Either way, for me, it's still totally cost prohibitive. :(
I think that Allah puts us in contact with people for the time that it is relevant and needed. Perhaps part of the learning process is learning from her death as well. It doesn't make it easier to cope with loss, but at least you know, as Habib Umar said to me when I asked about anger and dealing with difficult personal situations, 'there is Allah's wisdom in everything.'

Dear Aaminah


Thanks honey.. I must admit I have been to classes and am much better than when I first heard. That is why I didn't blog it earlier.. I wanted to deal with it myself first and then blog out.
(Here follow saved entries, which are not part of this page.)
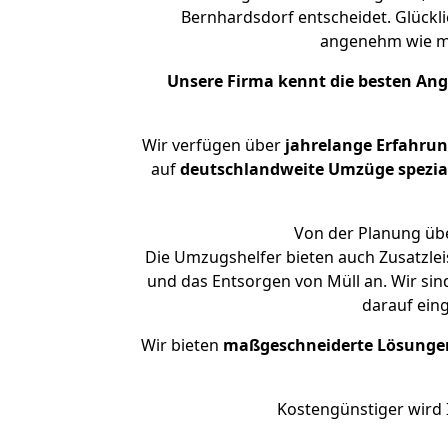
Bernhardsdorf entscheidet. Glückli
angenehm wie m
Unsere Firma kennt die besten An
Wir verfügen über
jahrelange Erfahru
auf
deutschlandweite Umzüge spezial
Von der Planung übe
Die Umzugshelfer bieten auch Zusatzlei
und das Entsorgen von Müll an. Wir sin
darauf ein
Wir bieten
maßgeschneiderte Lösunge
Kostengünstiger wird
And I don't even think I have been able to express myself the way I wanted to. I guess when someone has contributed to raising the levels of health, energy and wellbeing that one needs to worship God Almighty, they hold a certain place in your life. But this can only be understood by someone who has experienced a low level of health, energy and wellbeing.

One can only appreciate the quenching of thirst if they have spent a significant amount of time being thirsty in the first place.


Regards finding a suitable yoga tutor:

My yoga tutor is a hindu lady from a nursing background. The sessions are women-only and we wear comfortable clothing. The structure is quite unorthodox to some of the popular yoga classes which have sprung about. My tutor teaches in a holistic manner which is akin to some of what she has learnt from her teachers.

Hope that helps.


How are you mate?

You are right :-)


Hope you are looking after yourself madam!